McMahon on a Mission

Matt McMahon

Study abroad in Spain his junior year led to Matt McMahon’s job running the Sports Diplomacy Division at the U.S. State Department.

Matt McMahon’s office walls prominently feature a Team USA pennant, a baseball card of Masanori Murakami (Major League Baseball’s first Asian player), and the front page of the Boston Globe after the Red Sox won the 2018 World Series. Appropriate decor, for a man who helps run the State Department’s Sports Diplomacy Division.

As the department’s deputy director in its Office of Citizen Exchanges, McMahon ’89 (CLAS), ’94 MA facilitates international meetings, events, and mentorship programs between Americans and foreigners in five primary areas: sports, culture, technology, youth programs, and global leadership.

“I’ve burned through four or five diplomatic passports over the years,” he laughs, listing nations he’s visited including Australia, China, and Egypt.

Go Huskies

The Vernon, Connecticut, native keeps up with his Watson Hall roommates to this day. During the Huskies’ men’s basketball national championship game in April, “we had a text message chain going during commercial breaks.”

Sports has been a throughline of their friendship across the decades. “We used to go out on the quad and play tackle football during the first snowfall of the school year.” In 2017, they reunited for the UConn-Boston College football game at Fenway.

A political science major, McMahon says it was study abroad in Granada, Spain, his junior year that spurred his desire to work in international education and exchanges professionally.

After graduation, he spent a few years working for non-governmental organizations focused on international education and exchanges, which is where he met his wife. Although she graduated from William & Mary, McMahon brags that he converted her to UConn sports fandom.

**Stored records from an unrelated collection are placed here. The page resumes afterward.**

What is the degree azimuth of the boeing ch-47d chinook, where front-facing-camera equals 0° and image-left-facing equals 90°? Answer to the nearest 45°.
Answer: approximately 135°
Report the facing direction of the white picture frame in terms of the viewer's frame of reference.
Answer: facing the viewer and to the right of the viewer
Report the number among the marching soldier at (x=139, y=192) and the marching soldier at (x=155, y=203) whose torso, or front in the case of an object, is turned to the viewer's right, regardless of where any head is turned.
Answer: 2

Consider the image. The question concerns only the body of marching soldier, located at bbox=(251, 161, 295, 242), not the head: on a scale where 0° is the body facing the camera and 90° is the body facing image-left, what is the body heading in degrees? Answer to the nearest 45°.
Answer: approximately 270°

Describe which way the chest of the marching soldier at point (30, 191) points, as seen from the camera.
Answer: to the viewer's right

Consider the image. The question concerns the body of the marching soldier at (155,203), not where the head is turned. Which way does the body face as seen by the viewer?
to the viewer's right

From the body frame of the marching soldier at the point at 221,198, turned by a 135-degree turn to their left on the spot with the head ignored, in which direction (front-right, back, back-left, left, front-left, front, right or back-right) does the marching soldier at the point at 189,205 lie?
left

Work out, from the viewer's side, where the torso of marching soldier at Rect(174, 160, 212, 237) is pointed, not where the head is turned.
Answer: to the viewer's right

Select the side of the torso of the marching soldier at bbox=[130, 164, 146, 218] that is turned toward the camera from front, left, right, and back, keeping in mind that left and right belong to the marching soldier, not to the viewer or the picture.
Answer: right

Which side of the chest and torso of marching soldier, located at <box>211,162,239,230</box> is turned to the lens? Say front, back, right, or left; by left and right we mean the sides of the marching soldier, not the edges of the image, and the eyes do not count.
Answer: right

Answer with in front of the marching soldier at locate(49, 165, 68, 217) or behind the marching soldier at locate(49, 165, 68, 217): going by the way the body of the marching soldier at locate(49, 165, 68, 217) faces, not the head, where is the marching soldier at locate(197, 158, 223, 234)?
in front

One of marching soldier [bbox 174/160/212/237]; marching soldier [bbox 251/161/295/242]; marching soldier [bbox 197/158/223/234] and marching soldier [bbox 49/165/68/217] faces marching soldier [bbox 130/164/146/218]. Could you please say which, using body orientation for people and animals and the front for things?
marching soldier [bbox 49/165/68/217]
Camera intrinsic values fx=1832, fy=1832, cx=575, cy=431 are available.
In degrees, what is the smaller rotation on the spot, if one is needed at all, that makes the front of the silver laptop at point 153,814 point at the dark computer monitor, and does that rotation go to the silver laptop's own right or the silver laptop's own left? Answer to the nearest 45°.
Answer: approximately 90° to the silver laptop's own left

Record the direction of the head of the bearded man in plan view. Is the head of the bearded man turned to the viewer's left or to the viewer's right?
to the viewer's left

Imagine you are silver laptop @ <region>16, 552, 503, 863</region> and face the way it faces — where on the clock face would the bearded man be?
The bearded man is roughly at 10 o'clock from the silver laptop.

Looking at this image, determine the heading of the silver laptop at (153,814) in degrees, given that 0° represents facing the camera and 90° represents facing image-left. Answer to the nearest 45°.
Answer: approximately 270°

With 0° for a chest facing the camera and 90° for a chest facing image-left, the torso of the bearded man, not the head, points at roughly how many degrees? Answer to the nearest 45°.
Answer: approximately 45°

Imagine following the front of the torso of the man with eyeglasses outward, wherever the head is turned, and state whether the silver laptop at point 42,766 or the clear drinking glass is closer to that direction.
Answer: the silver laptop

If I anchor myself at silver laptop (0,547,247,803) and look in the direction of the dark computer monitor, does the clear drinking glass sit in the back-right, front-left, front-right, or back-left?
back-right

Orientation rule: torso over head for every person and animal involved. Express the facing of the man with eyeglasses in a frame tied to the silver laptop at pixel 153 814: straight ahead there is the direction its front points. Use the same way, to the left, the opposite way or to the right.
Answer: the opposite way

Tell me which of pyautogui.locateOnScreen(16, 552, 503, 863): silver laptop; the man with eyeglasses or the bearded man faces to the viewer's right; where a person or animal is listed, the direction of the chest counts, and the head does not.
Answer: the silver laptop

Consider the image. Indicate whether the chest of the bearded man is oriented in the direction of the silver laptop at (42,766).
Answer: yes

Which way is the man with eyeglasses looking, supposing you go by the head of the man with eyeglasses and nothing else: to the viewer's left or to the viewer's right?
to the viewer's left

After returning to Storrs for a master’s in international affairs, McMahon moved to Washington, D.C., for a job at the Asia Foundation and eventually landed at the State Department ... the month after 9/11. “It was just surreal, but you definitely had a sense of purpose,” he says of that tension-filled autumn. “It was very meaningful. And [Secretary of State] Colin Powell was a great leader for that time.” He had a knack for making every employee feel needed, McMahon says. “I recall him talking about the custodian who looks beyond the menial tasks of a job description to see how their work can create the environment and conditions for others in the organization to succeed. At a time when I was just starting out at the State Department, he made me feel that even I had an important role to play in accomplishing U.S. foreign policy goals, and it’s stuck with me ever since.”

What Is Sports Diplomacy?

What do the five divisions under McMahon do?

  1. The sports division has deployed women’s soccer superstar Alex Morgan to Tanzania and Baseball Hall of Famer Cal Ripken Jr. to the Czech Republic, teaching children how to play their respective games.
  2. The tech division enlists American private sector Silicon Valley leaders to help foreign journalists, civil society advocates, and NGOs use technology to better coordinate, spread their messages, and improve lives on the ground.
  3. The cultural division recently sent musical icon Herbie Hancock to conduct jazz workshops in Jordan.
  4. The “global leaders” division pairs foreign government leaders, like mayors, with top Americans in relevant fields like education and law.
  5. The youth division sends thousands of American high school students to other nations for a summer or year, and brings foreign teenagers here to live with host families.

These programs can pose logistical problems, particularly with every violent geopolitical development. Last year, McMahon worked with Ukrainian students who were on a one-year exchange program, attending a public high school and living with host families. In many cases, the students were not able to go back. His team worked to extend their stays, even partnering with the American Camp Association to fill the time between school years with summer camp opportunities.

Whether Russia can compete at the 2024 Summer Olympics in Paris is up to the International Olympic Committee, but McMahon’s office has made its position known. “International sporting competitions should not be platforms for Russia to rally domestic and international support for its brutal war against Ukraine.”

Study Abroad

Most of his foreign visits involve bilateral meetings in white-walled conference rooms, with little chance to soak in local culture. McMahon does recall a few notable exceptions, though.

In Argentina for a meeting about the Fulbright international educational exchange program, McMahon was on a horse riding excursion with some American participants, when his horse brushed up against an electrified fence. “All of a sudden it bucked and threw me off,” he remembers. “Somehow I landed without breaking a bone.” (His prior horseback riding experience consisted solely of a childhood pony ride at The Big E, the Eastern States Exposition in western Massachusetts.)

After a 2011 summit in Indonesia, he stayed for an extra day after the planned meetings were over, and he and a colleague rented mopeds and cruised all around Bali. “Stopping at a temple, overlooking rice paddies,” McMahon reminisces, “just hanging out and meeting people.”

Wherever he goes, McMahon is reminded that America has soft-power influence at a level other countries cannot approach. “People all over the world listen to American music and watch American sports,” McMahon says. He argues that the person-to-person contacts he facilitates foster mutual understanding across borders in a way that foreign visits by senior officials like the President, Vice President, or Secretary of State never quite could.

“With their talents and their experiences,” he chuckles, “the people we use are often better representatives of the United States than we in the government would be!”